WSU first university to produce gene-edited meat for human consumption

Apr. 30—PULLMAN — Savory sausages sizzled on the grill at a spring cookout last week outside Washington State University's meat lab. The fruition of over a decade of research, these special links were produced from gene-edited pigs.

WSU is the first university to seek or to receive approval from the U.S. Food and Drug Administration to produce gene-edited meat for human consumption.

Head researcher Jon Oatley called it a landmark for introducing biotechnologies into animal agriculture, which is essential for producing more resilient protein sources in the face of climate change and a growing human population.

"For me it's exciting because all of the work we do in the lab is for naught if we cannot work through a regulatory process to get it out of the lab into the public domain," Oatley said.

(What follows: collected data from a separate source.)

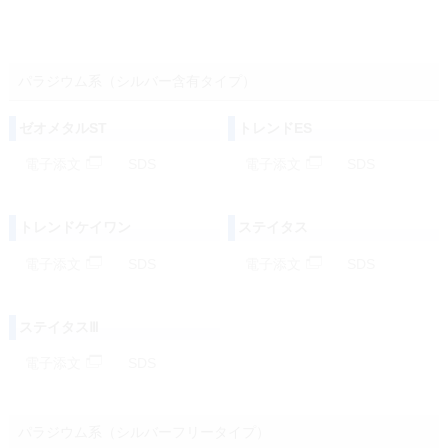
パラジウム系（シルバー含有タイプ）
ゼオメタルST
トレンドES
電子添文
SDS
電子添文
SDS
トレンドケイワン
ステイタス
電子添文
SDS
電子添文
SDS
ステイタスⅢ
電子添文
SDS
パラジウム系（シルバーフリータイプ）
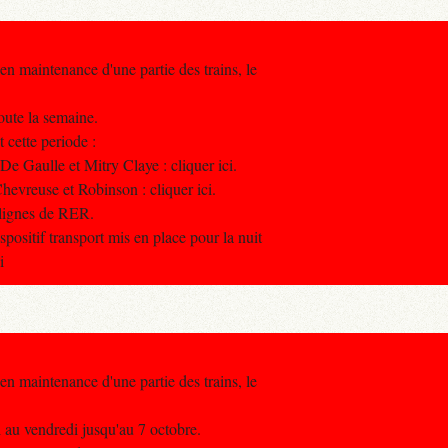
en maintenance d'une partie des trains, le
toute la semaine.
 cette periode :
e Gaulle et Mitry Claye : cliquer ici.
evreuse et Robinson : cliquer ici.
 lignes de RER.
ositif transport mis en place pour la nuit
i
en maintenance d'une partie des trains, le
di au vendredi jusqu'au 7 octobre.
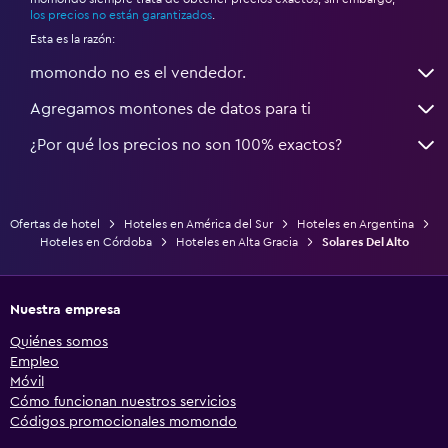
*
los precios no están garantizados
.
Esta es la razón:
momondo no es el vendedor.
Agregamos montones de datos para ti
¿Por qué los precios no son 100% exactos?
Ofertas de hotel
Hoteles en América del Sur
Hoteles en Argentina
Hoteles en Córdoba
Hoteles en Alta Gracia
Solares Del Alto
Nuestra empresa
Quiénes somos
Empleo
Móvil
Cómo funcionan nuestros servicios
Códigos promocionales momondo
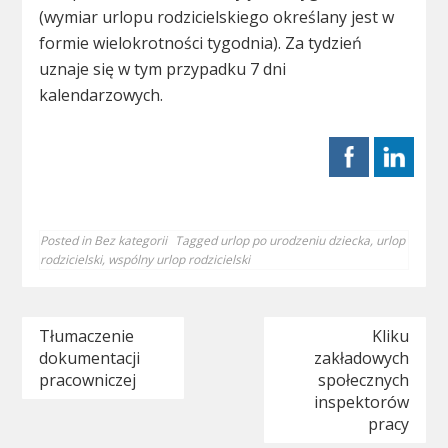
(wymiar urlopu rodzicielskiego określany jest w
formie wielokrotności tygodnia). Za tydzień
uznaje się w tym przypadku 7 dni
kalendarzowych.
Posted in
Bez kategorii
Tagged
urlop po urodzeniu dziecka
,
urlop
rodzicielski
,
wspólny urlop rodzicielski
Nawigacja
Tłumaczenie
Kliku
dokumentacji
zakładowych
wpisu
pracowniczej
społecznych
inspektorów
pracy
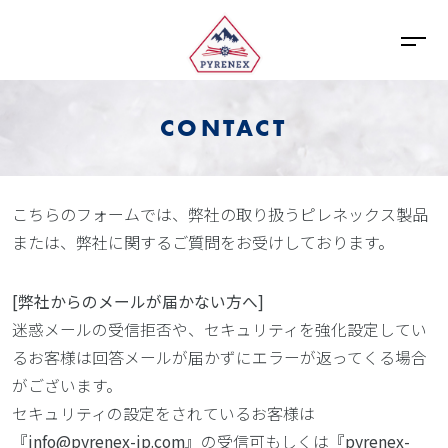
CONTACT
こちらのフォームでは、弊社の取り扱うピレネックス製品
または、弊社に関するご質問をお受けしております。
[弊社からのメールが届かない方へ]
迷惑メールの受信拒否や、セキュリティを強化設定してい
るお客様は回答メールが届かずにエラーが返ってくる場合
がございます。
セキュリティの設定をされているお客様は
『
info@pyrenex-jp.com
』の受信可もしくは『
pyrenex-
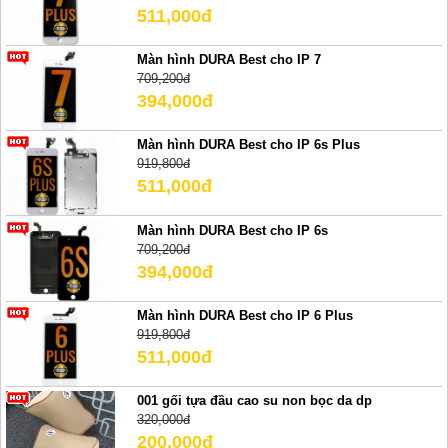
511,000đ
Màn hình DURA Best cho IP 7
709,200đ
394,000đ
Màn hình DURA Best cho IP 6s Plus
919,800đ
511,000đ
Màn hình DURA Best cho IP 6s
709,200đ
394,000đ
Màn hình DURA Best cho IP 6 Plus
919,800đ
511,000đ
001 gối tựa đầu cao su non bọc da dp
320,000đ
200,000đ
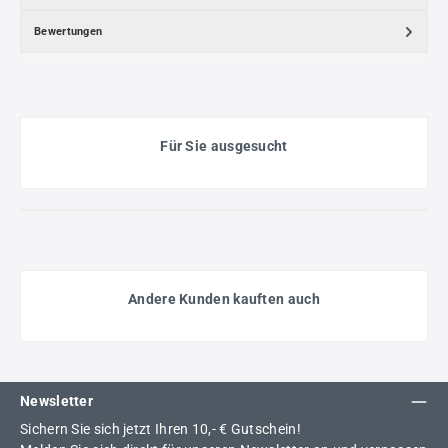
Bewertungen
Für Sie ausgesucht
Andere Kunden kauften auch
Newsletter
Sichern Sie sich jetzt Ihren 10,- € Gutschein!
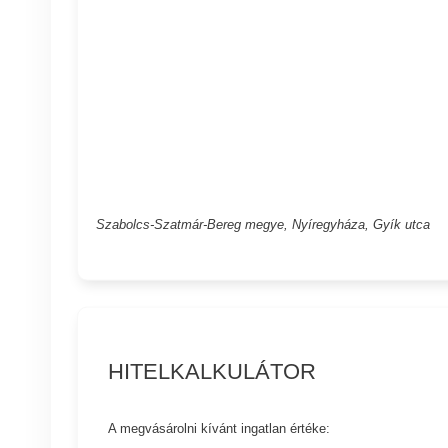
Szabolcs-Szatmár-Bereg megye, Nyíregyháza, Gyík utca
HITELKALKULÁTOR
A megvásárolni kívánt ingatlan értéke:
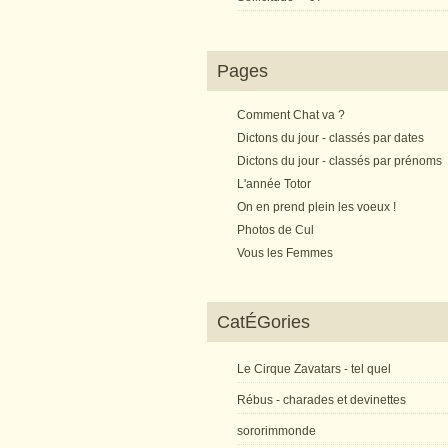
Pages
Comment Chat va ?
Dictons du jour - classés par dates
Dictons du jour - classés par prénoms
L'année Totor
On en prend plein les voeux !
Photos de Cul
Vous les Femmes
CatÉGories
Le Cirque Zavatars - tel quel
Rébus - charades et devinettes
sororimmonde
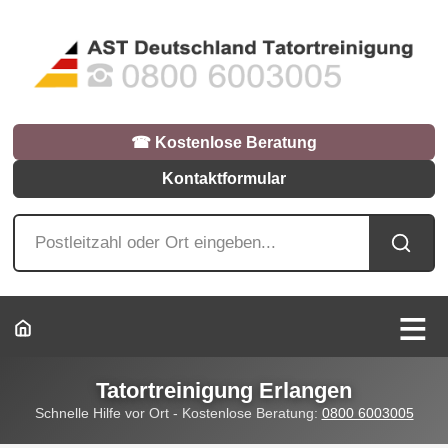
☎︎ Kostenlose Beratung
Kontaktformular
Tatortreinigung Erlangen
Schnelle Hilfe vor Ort - Kostenlose Beratung:
0800 6003005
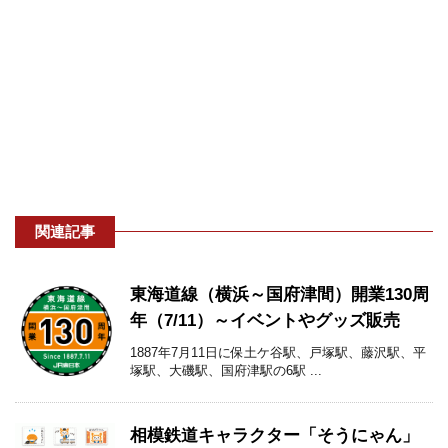
関連記事
東海道線（横浜～国府津間）開業130周
年（7/11）～イベントやグッズ販売
1887年7月11日に保土ケ谷駅、戸塚駅、藤沢駅、平
塚駅、大磯駅、国府津駅の6駅 ...
相模鉄道キャラクター「そうにゃん」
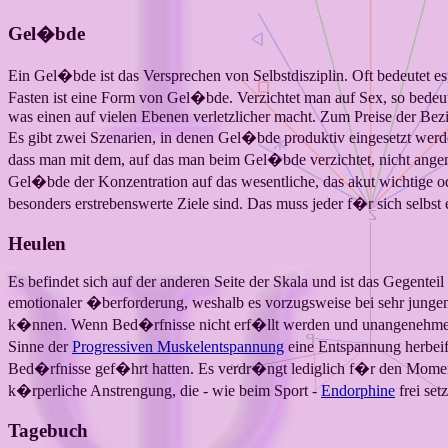
Gel�bde
Ein Gel�bde ist das Versprechen von Selbstdisziplin. Oft bedeutet e
Fasten ist eine Form von Gel�bde. Verzichtet man auf Sex, so bedeute
was einen auf vielen Ebenen verletzlicher macht. Zum Preise der Bez
Es gibt zwei Szenarien, in denen Gel�bde produktiv eingesetzt w
dass man mit dem, auf das man beim Gel�bde verzichtet, nicht angem
Gel�bde der Konzentration auf das wesentliche, das akut wichtige oder
besonders erstrebenswerte Ziele sind. Das muss jeder f�r sich selbst 
Heulen
Es befindet sich auf der anderen Seite der Skala und ist das Gegenteil
emotionaler �berforderung, weshalb es vorzugsweise bei sehr jung
k�nnen. Wenn Bed�rfnisse nicht erf�llt werden und unangenehme Ge
Sinne der
Progressiven Muskelentspannung
eine Entspannung herbeif
Bed�rfnisse gef�hrt hatten. Es verdr�ngt lediglich f�r den Moment
k�rperliche Anstrengung, die - wie beim Sport -
Endorphine
frei setz
Tagebuch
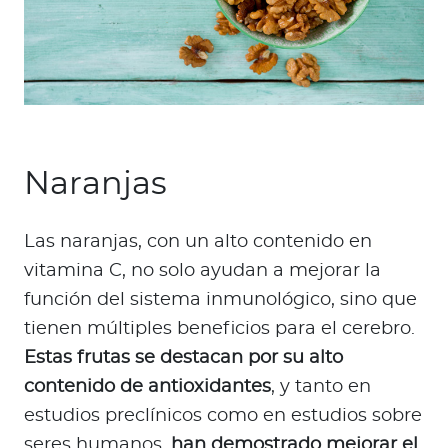
Naranjas
Las naranjas, con un alto contenido en
vitamina C, no solo ayudan a mejorar la
función del sistema inmunológico, sino que
tienen múltiples beneficios para el cerebro.
Estas frutas se destacan por su alto
contenido de antioxidantes
, y tanto en
estudios preclínicos como en estudios sobre
seres humanos,
han demostrado mejorar el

His team of researchers celebrated last week by barbecuing the pork as German sausage, prepared by WSU Meats Lab.

Meat scientist Blake Foraker made some of the pork into sausages, which will be used in catering services that raise travel funds for the student members of the WSU meat judging team.

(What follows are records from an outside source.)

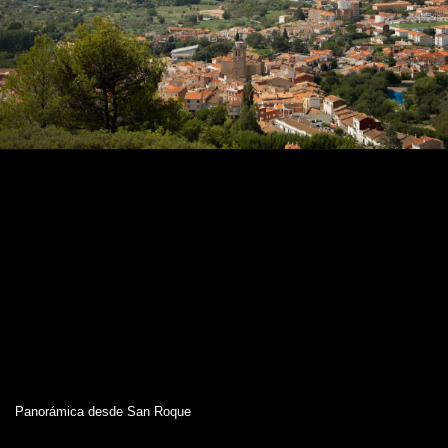
Panorámica desde San Roque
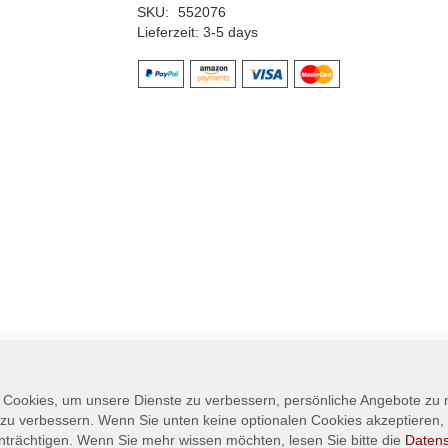
SKU
552076
Lieferzeit
3-5 days
 Cookies, um unsere Dienste zu verbessern, persönliche Angebote zu
 zu verbessern. Wenn Sie unten keine optionalen Cookies akzeptieren, 
nträchtigen. Wenn Sie mehr wissen möchten, lesen Sie bitte die
Daten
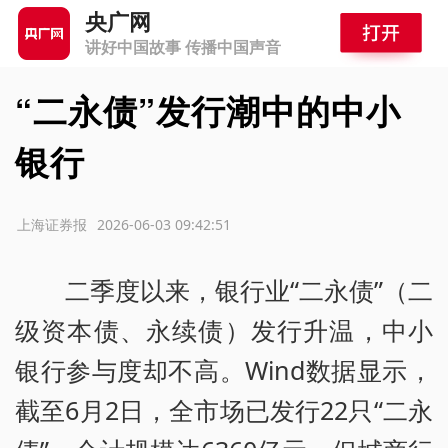
央广网
讲好中国故事 传播中国声音
“二永债”发行潮中的中小
银行
源：上海证券报
2026-06-03 09:42:51
二季度以来，银行业“二永债”（二
级资本债、永续债）发行升温，中小
银行参与度却不高。Wind数据显示，
截至6月2日，全市场已发行22只“二永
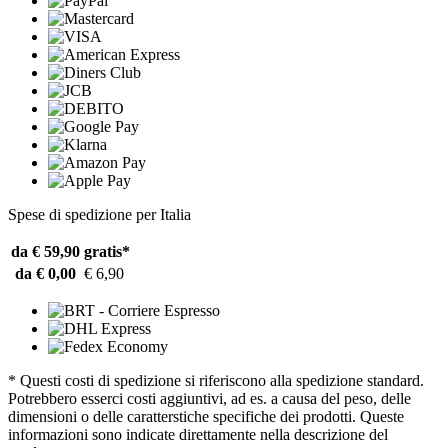
Spese di spedizione per Italia
da € 59,90
gratis*
da € 0,00
€ 6,90
* Questi costi di spedizione si riferiscono alla spedizione standard.
Potrebbero esserci costi aggiuntivi, ad es. a causa del peso, delle
dimensioni o delle caratterstiche specifiche dei prodotti. Queste
informazioni sono indicate direttamente nella descrizione del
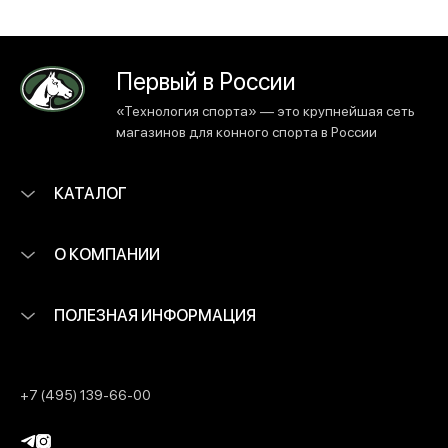
Первый в России
«Технология спорта» — это крупнейшая сеть
магазинов для конного спорта в России
КАТАЛОГ
О КОМПАНИИ
ПОЛЕЗНАЯ ИНФОРМАЦИЯ
+7 (495) 139-66-00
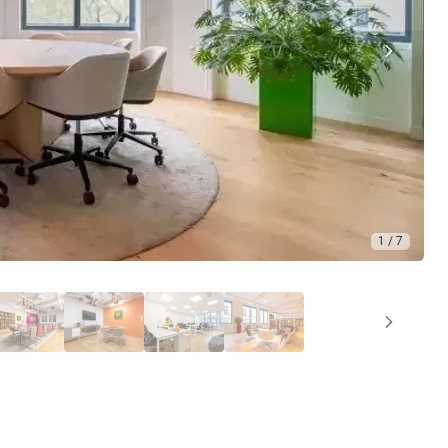
1 / 7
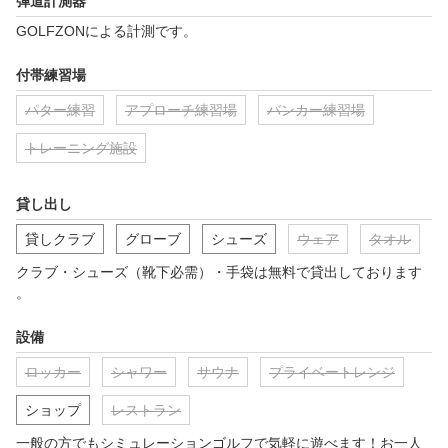
弾道計測器
GOLFZONによる計測です。
付帯練習場
パター練習
アプローチ練習場
バンカー練習場
トレーニング施設
貸し出し
貸しクラブ
グローブ
シューズ
ウェア
タオル
クラブ・シューズ（靴下必需）・手袋は無料で貸出しております
。
設備
ロッカー
シャワー
サウナ
プライベートレンジ
ショップ
レストラン
一般の方でもシミュレーションゴルフで気軽に遊べます！お一人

Oatley, a professor in the School of Molecular Biosciences in WSU's College of Veterinary Medicine, said the pork tasted outstanding.

"I went back for seconds," he said. "If I was still hungry, I probably would have gone back for thirds."

The team uses the gene-editing tool CRISPR-Cas9 to select desirable genetic traits in food animals including cattle, sheep and goats.

The tool could be used to improve meat quality and to make animals more resistant to heat and parasites.

Gene editing works by making changes to an organism's DNA that could occur in nature or through selective breeding, but would take much longer without a tool like CRISPR.

The process uses sterile males, known as surrogate sires, to sire offspring with traits from another male pig.

The sires are produced by turning off a gene in males called NANOS2 that is specific to fertility. The surrogates are then implanted with another male's stem cells that create sperm with that male's desired traits to be passed on to the next generation through natural reproduction.

Once introduced, the genes are inheritable throughout the population.

The sausage meat came from five surrogate sires that were two years old.

The project spent two years collecting data to show that the animals, other than the specific change they made, were otherwise completely normal and safe for humans to eat.

"As best we can tell, there is no inherent risk to the welfare of the animal or risks to humans for consumption," Oatley said.